(Page images and extracted text)
%%

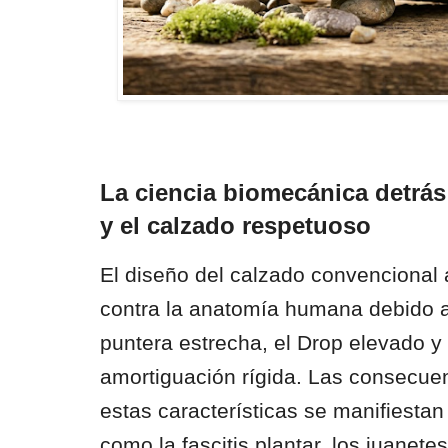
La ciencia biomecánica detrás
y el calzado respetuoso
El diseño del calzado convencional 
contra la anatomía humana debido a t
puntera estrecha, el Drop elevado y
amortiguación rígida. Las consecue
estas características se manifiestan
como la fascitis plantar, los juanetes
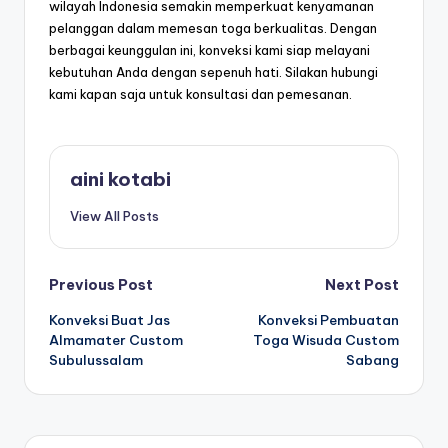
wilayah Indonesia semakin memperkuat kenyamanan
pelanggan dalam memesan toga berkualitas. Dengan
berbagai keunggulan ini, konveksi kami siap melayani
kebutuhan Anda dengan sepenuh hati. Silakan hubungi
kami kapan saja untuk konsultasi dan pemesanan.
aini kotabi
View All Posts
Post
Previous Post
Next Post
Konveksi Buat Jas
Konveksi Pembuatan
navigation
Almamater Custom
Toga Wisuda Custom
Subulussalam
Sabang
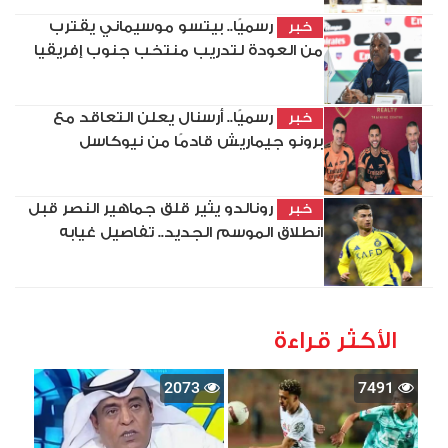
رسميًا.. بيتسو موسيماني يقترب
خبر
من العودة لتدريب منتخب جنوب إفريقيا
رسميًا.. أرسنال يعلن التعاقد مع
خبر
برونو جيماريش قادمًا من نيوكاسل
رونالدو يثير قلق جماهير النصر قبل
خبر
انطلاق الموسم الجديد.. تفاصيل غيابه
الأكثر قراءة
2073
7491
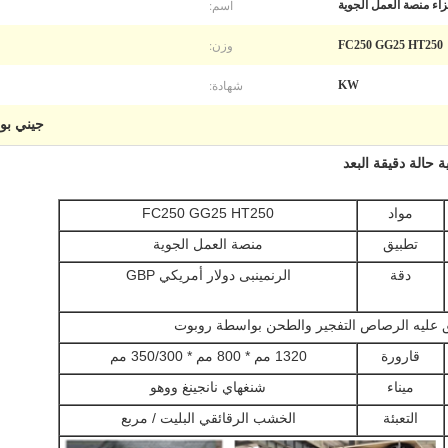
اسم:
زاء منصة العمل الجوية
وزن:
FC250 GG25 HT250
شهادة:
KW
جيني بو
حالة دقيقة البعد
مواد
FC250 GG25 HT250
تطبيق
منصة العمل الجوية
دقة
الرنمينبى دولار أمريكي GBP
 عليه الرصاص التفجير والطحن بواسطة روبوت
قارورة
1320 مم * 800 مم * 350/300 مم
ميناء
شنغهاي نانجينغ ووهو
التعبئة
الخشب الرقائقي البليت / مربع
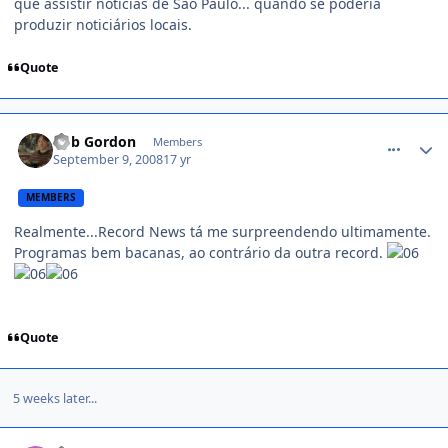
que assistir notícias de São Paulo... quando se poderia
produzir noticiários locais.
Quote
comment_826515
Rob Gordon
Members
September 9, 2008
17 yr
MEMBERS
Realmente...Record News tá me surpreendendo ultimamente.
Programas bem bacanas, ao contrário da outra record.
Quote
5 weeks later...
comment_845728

%%
%%

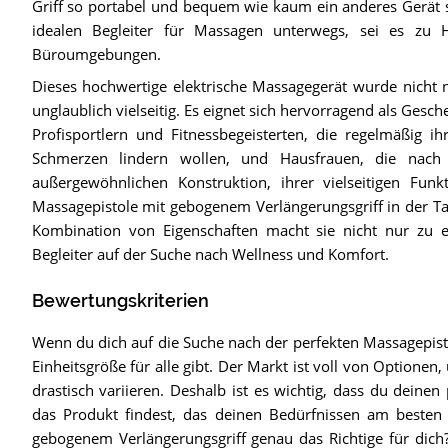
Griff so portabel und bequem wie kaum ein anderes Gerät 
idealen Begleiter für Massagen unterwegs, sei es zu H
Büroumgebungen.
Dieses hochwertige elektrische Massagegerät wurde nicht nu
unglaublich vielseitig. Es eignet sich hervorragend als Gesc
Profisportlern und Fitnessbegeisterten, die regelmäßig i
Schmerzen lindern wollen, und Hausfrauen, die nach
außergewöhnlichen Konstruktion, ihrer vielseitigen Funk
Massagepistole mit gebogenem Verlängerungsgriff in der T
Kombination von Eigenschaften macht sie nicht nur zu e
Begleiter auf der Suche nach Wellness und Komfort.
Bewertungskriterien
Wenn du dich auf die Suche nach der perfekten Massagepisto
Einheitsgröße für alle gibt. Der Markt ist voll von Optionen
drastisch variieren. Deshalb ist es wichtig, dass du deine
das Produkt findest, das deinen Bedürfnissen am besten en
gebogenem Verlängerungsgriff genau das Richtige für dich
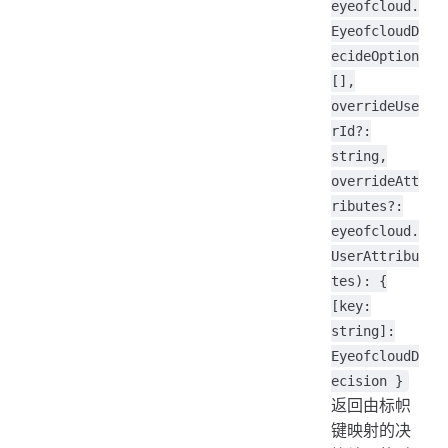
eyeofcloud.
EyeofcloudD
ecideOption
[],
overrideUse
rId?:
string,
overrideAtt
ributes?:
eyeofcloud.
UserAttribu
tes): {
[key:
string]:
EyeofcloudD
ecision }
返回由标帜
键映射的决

%%

YOUR GOAL - Your answer must be the lines above from the one holding "La ciencia biomecánica detrás" up to and including the one holding "pelanggan dalam memesan", exact and with no pictures.

TASK OUTPUT -
La ciencia biomecánica detrás
y el calzado respetuoso
El diseño del calzado convencional 
contra la anatomía humana debido a t
puntera estrecha, el Drop elevado y
amortiguación rígida. Las consecue
estas características se manifiestan
como la fascitis plantar, los juanetes
wilayah Indonesia semakin memperkuat kenyamanan
pelanggan dalam memesan toga berkualitas. Dengan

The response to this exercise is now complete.